Estudiar en la mesa del comedor, en medio del ruido de los otros hermanos, con la televisión puesta a toda volumen, con el ir y venir de su madre, los gritos de peleas, las discusiones de todo tipo. Es el rincón calentito de la casa, donde se hace todo porque lejos de la estufa encendida, el resto del piso es tan frío que las paredes sudan esa pátina brillante. Duerme sepultada bajo unas cuantas mantas, un gorro en la cabeza, que en las orejas es donde más se notan las bajas temperaturas. Y a pesar de todas estas circunstancias, estudia y estudia, memoriza datos, descifra problemas, aprende a entender el funcionamiento del mundo con las herramientas que le va dando la escuela y, aunque esto no quite el frío, por lo menos le permite encontrarle algo de sentido a la situación, entender que la pobreza no es un defecto congénito ni un hecho casual, que es la consecuencia de una organización de las cosas que hace que unos cuantos lo tengan todo mientras otros, como ella y su familia, se tengan que conformar con estar todos juntos en el comedor. Pero da igual, no disponer de un escritorio ni una habitación propia no le impide ir desgranando las metáforas herméticas de Ausiàs March ni las ecuaciones de segundo grado. El único inconveniente es que al llegar al examen y hacerse venir todo lo que ha memorizado, le vienen también los dibujos que miraban los niños, la voz de la madre regañando a uno u otro, la de la abuela quejándose de cualquier dolor. Todas estas informaciones surgen también cuando vierte en el papel las condiciones sociales previas a la Revolución francesa o las características formales de la Anunciación. Un auténtico currículo oculto, el del ruido del comedor y el frío.

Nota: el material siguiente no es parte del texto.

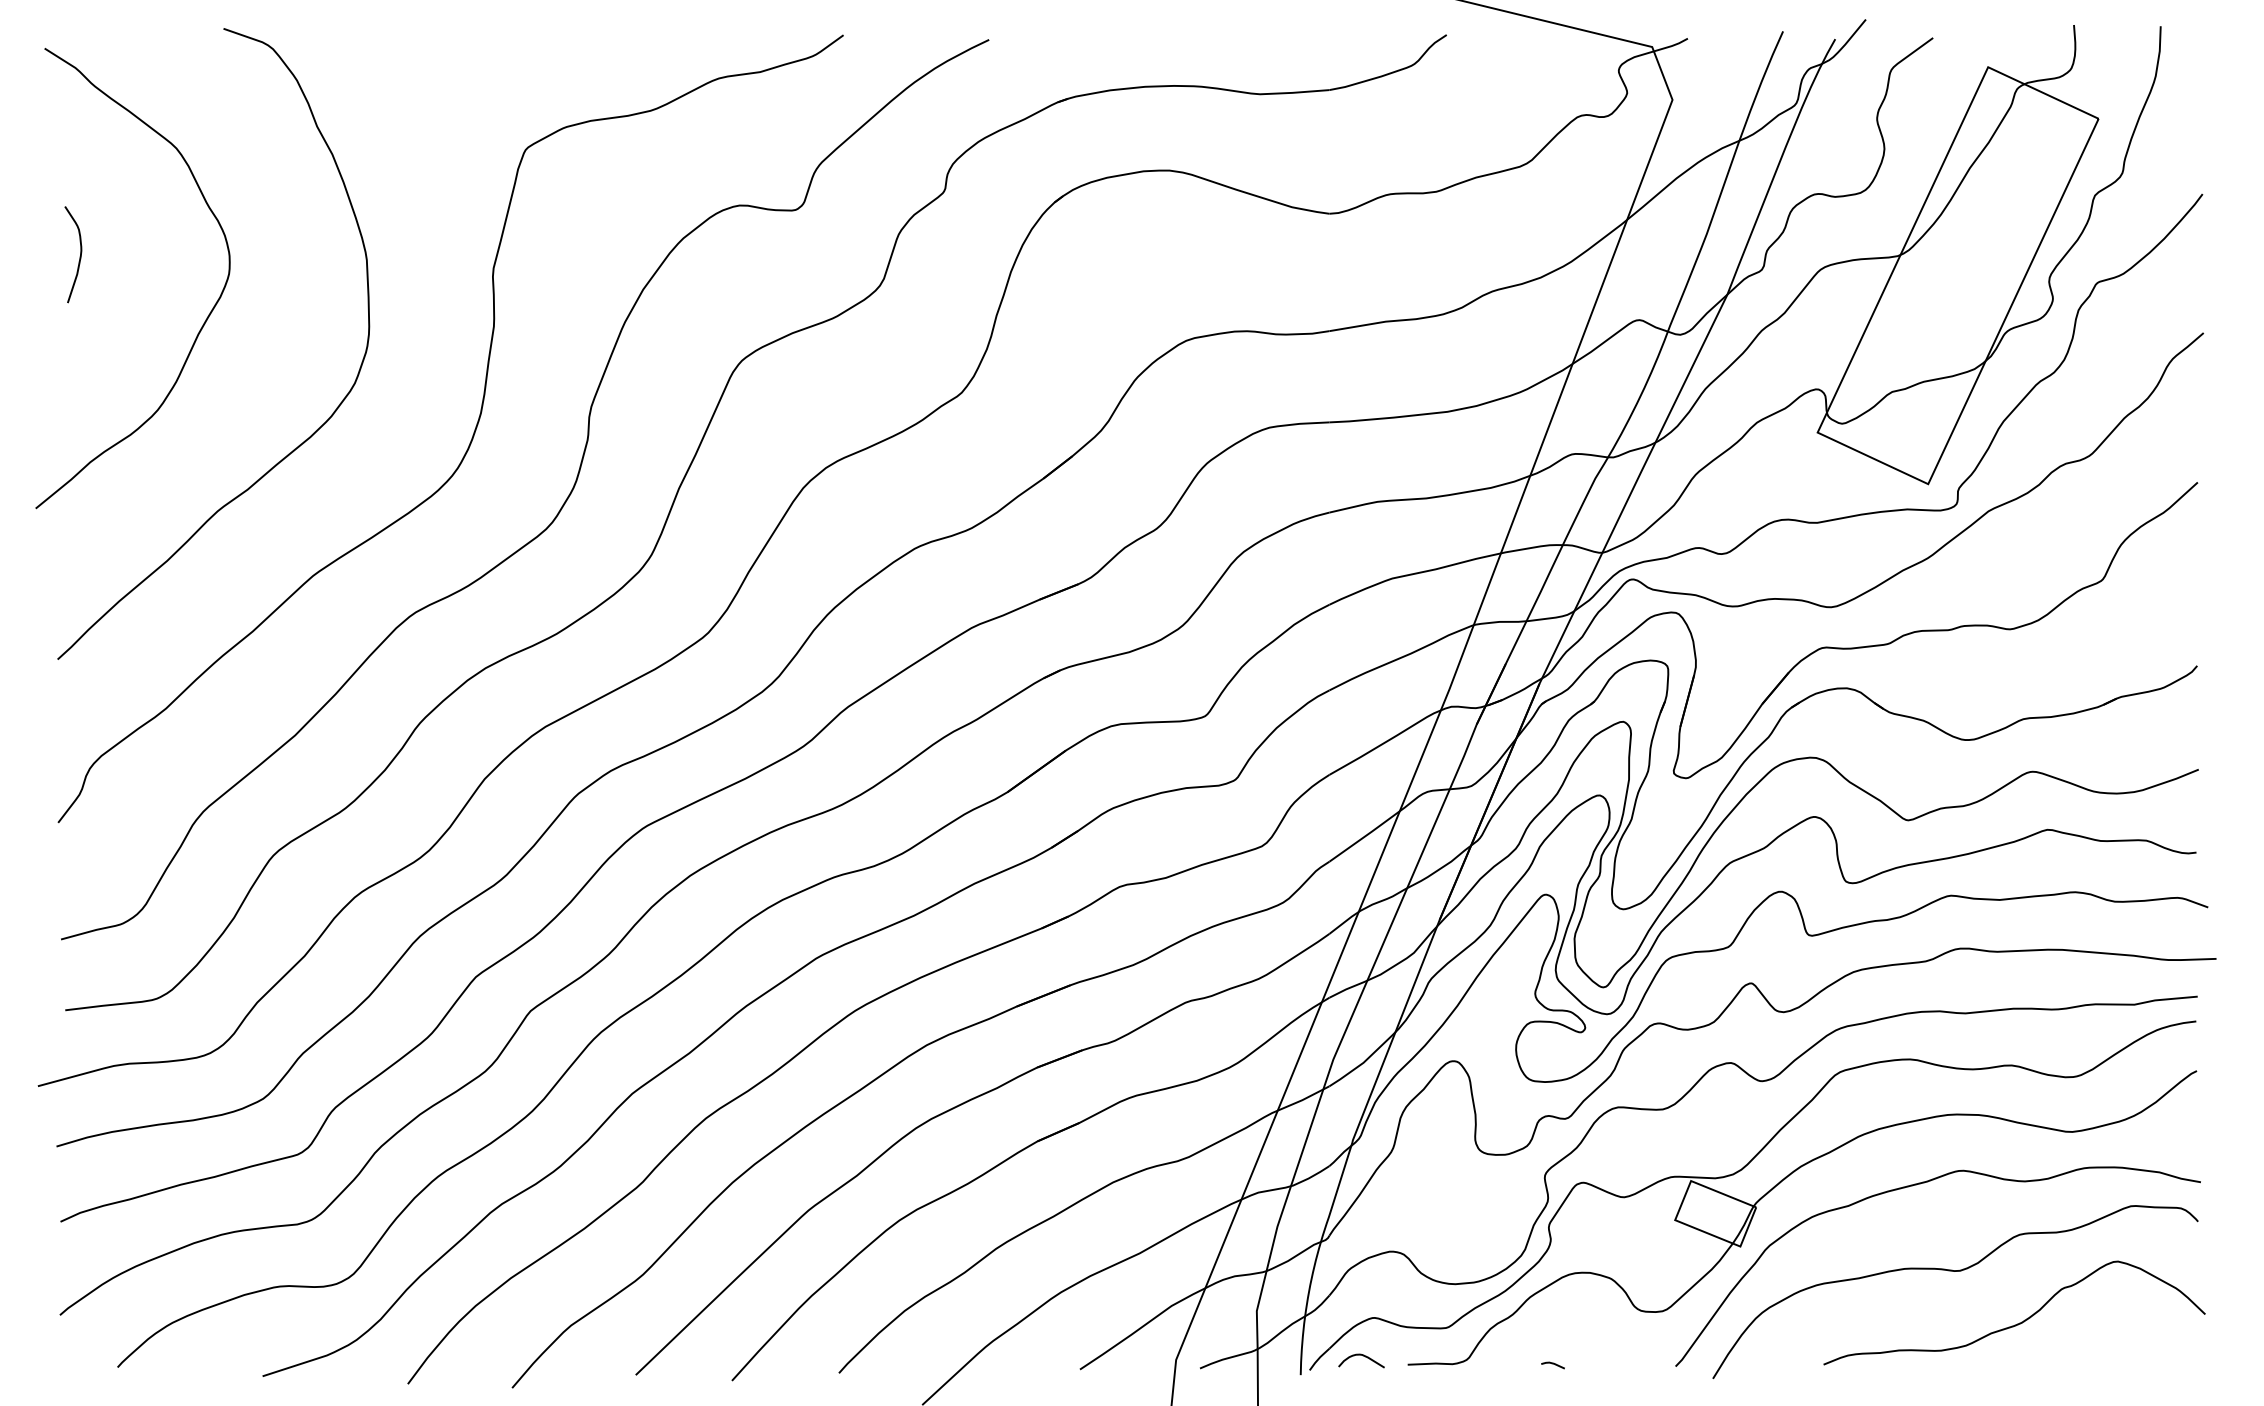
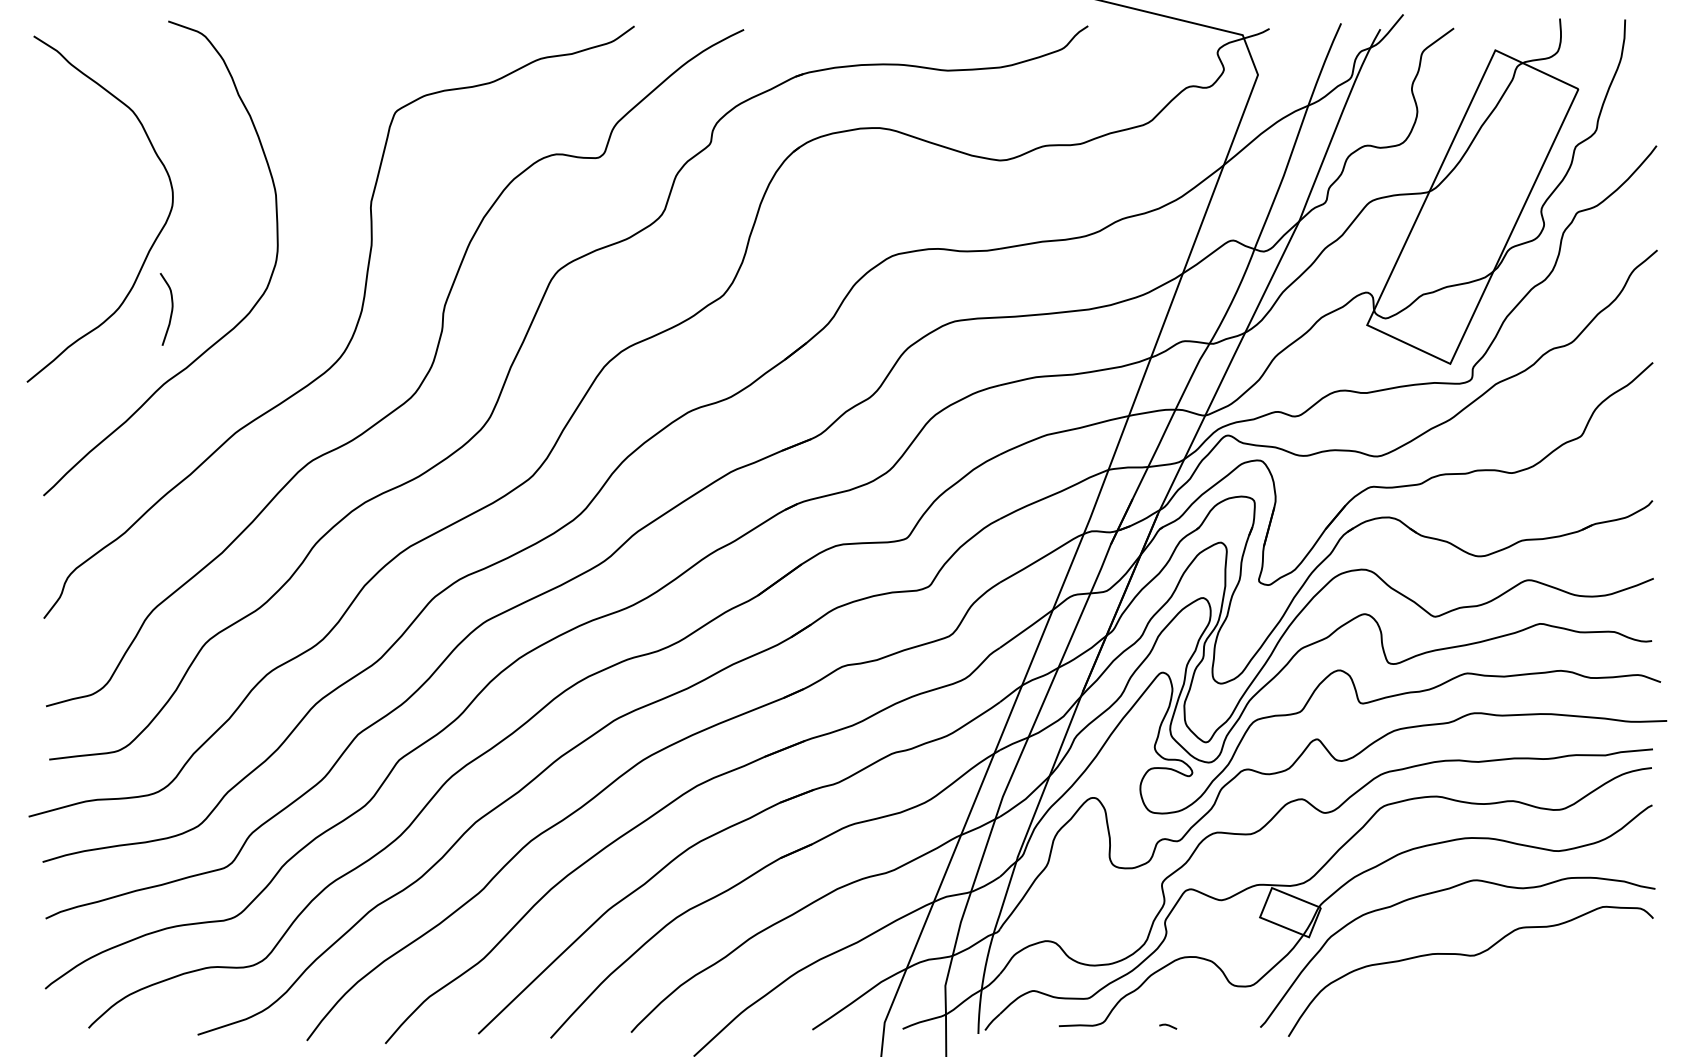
curve: (79, 256) -> (171, 310), moved
curve: (2019, 1322) -> (1518, 994), removed
curve: (1363, 1356) -> (1025, 1019), removed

También está quien estudia en medio del silencio sepulcral de un piso vacío, sin hermanos ni padres, que tiene que trabajar las horas que haga falta para cubrir las necesidades más básicas. En este caso la chica lleva la llave al cuello desde muy pronto, se prepara la merienda y se pone a estudiar cuando le parece que tiene que hacerlo. Nunca hay nadie para recordarle sus obligaciones. Y como está sola en casa, ni la estufa puede encender, así que se acaba aprendiendo el sistema fonético con el anorak y los guantes puestos, como si estuviera a la intemperie.

Vivimos en un lugar donde se habla mucho de diversidad, decimos que sabemos integrar las diferencias, pero abordamos más bien poco la más grande de todas, la de la desigualdad. No es la cultura, la lengua, la religión ni la procedencia geográfica lo que nos separa, es el hecho de tener o no tener un escritorio en el que estudiar en silencio, tener o no tener una casa caliente en invierno, tener o no tener la nevera llena, tener o no tener un lugar digno y propio donde vivir y no, simplemente, sobrevivir.